The New 52 version of Hila possess some of the same powers, making her seemingly identical to her previous continuity version. Her Xebellian physiology still grants her superhuman physical abilities, including superhuman strength, speed, durability enabling her to survive intense pressures of the ocean, enhanced senses, and the ability to breathe underwater. Unlike her previous versions, her powers are supplemented through magical means. She is depicted as lacking the psionic-backed hydrokinetic powers naturally bestowed to royalty in Xebel. She has, instead, been granted it through magic. Her hydrokinetic powers allows her to create hard-water constructs, manipulate blood, and was augmented to rival Mera's hydrokinetic abilities. She is also an entity known as a "shifter", Atlanteans whom learned the ability to shape-shift through illusions. Hila also proved to be a skilled actor, deceiver, Despite her intents through magical means, however, her hydrokinetic powers were considered inferior to her sister's.

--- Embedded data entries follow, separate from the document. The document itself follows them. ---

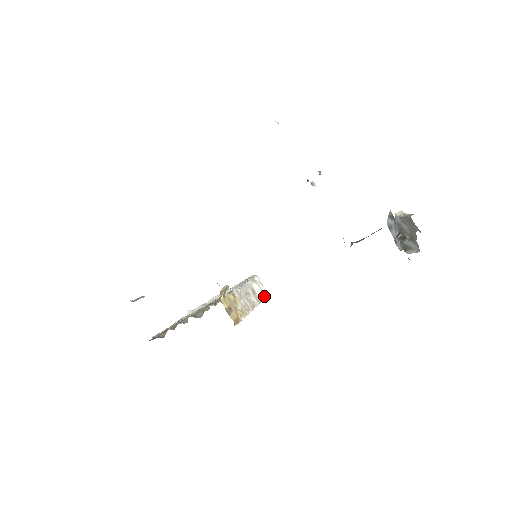
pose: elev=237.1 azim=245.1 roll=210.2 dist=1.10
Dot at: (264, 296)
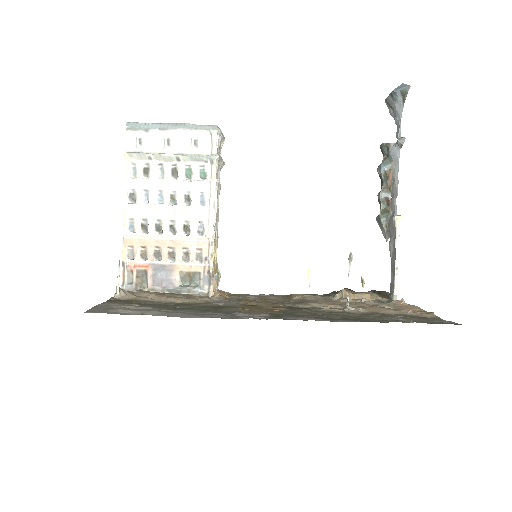
Dot at: (221, 146)
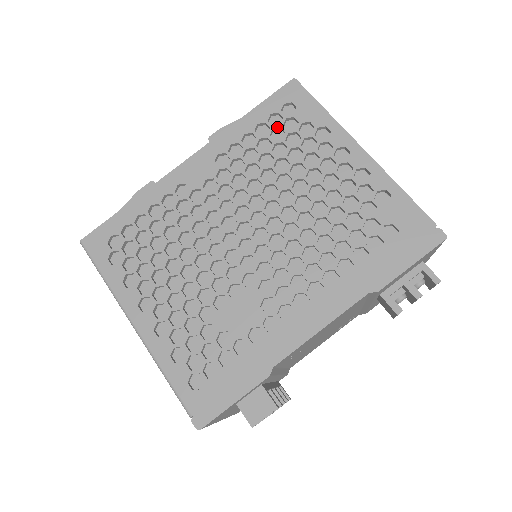
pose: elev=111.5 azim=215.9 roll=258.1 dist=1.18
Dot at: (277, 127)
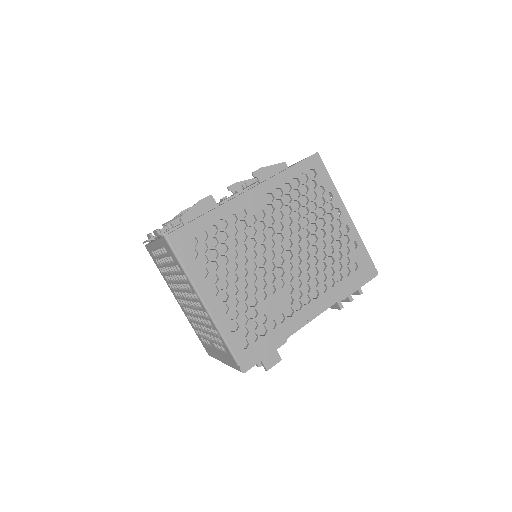
Dot at: (305, 184)
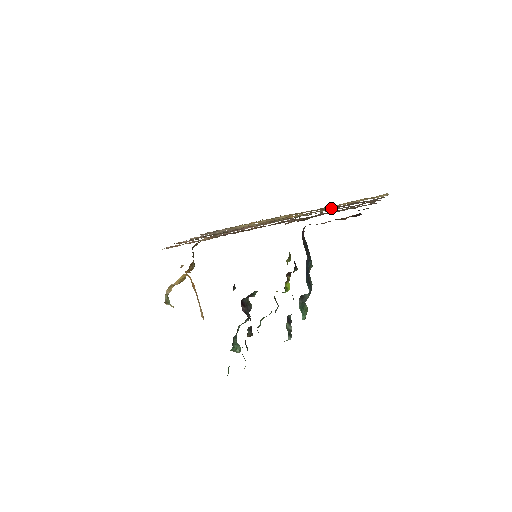
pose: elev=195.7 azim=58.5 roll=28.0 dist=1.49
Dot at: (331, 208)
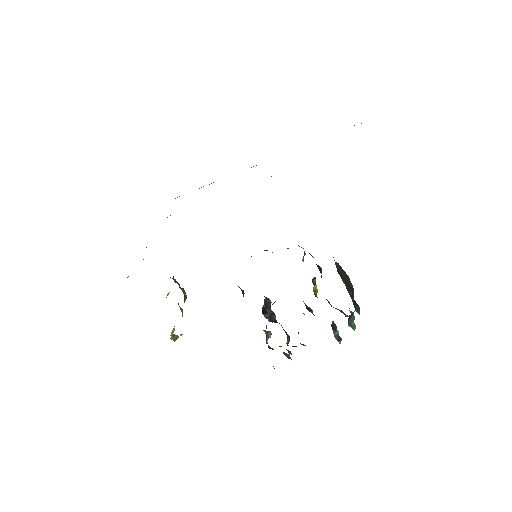
Dot at: occluded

=== La Sirène la Bailene ===
The second Siren is a mermaid and able to change her tail into a pair of legs, enabling her to walk on land. In addition to that, Siren is able to stand on her tail for an unknown period of time. It appears she is able to survive outside of the water for longer periods of time. She has a light green skin tone and completely black eyes. Siren is from the Bight of Benin which makes her vulnerable to cold temperatures. Like the sirens of myth, Siren uses her voice as her main weapon. She sings hypnotic songs, forcing people to follow her every command. This also works on Tempest who is an Atlantean. During her appearance in Young Justice, she seems to have perfected that skill so that she does not need to sing to hypnotize someone. Siren is shown, in Aquaman, to have super-human strength, giving her the ability to break into a plane.

==Other versions==
An alternate timeline variant of Hila / Siren appears in the Flashpoint tie-in Emperor Aquaman. This version is an ally of Aquaman in his war against the Amazons who seeks revenge for Mera's death before she is killed by Amazon royal Penthesileia.

==In other media==
===Television===
- An original incarnation of Siren named Lorelei Circe appears in Batman (1966), portrayed by Joan Collins. This version is a world-famous singer with a hypnotic singing voice.
- An original, unnamed incarnation of Siren appears in Aquaman, portrayed by Adrianne Palicki. This version killed Atlanna and can assume a human form with the alias of "Nadia".
- The Batman (1966) incarnation of Siren makes a non-speaking cameo appearance in the Batman: The Brave and the Bold episode "Day of the Dark Knight!" as an inmate of Iron Heights Penitentiary.

===Film===
- The Batman (1966) incarnation of Siren makes a non-speaking cameo appearance in Batman: Return of the Caped Crusaders.
- An original, unnamed incarnation of Siren appears in DC Super Hero Girls: Legends of Atlantis, voiced by Erica Lindbeck. This version is a power-hungry sea witch who sought to steal the Trident of Atlantis and use it to conquer the world. After acquiring the necessary artifacts needed for fulfilling her ambitions, Siren attempts to sink Super Hero High and Metropolis, only to be defeated by Mera, the Super Hero Girls, and Aquaman. Following this, Siren is returned to Xebel's custody.

===Miscellaneous===
The Batman (1966) incarnation of Siren appears in Batman '66 #2.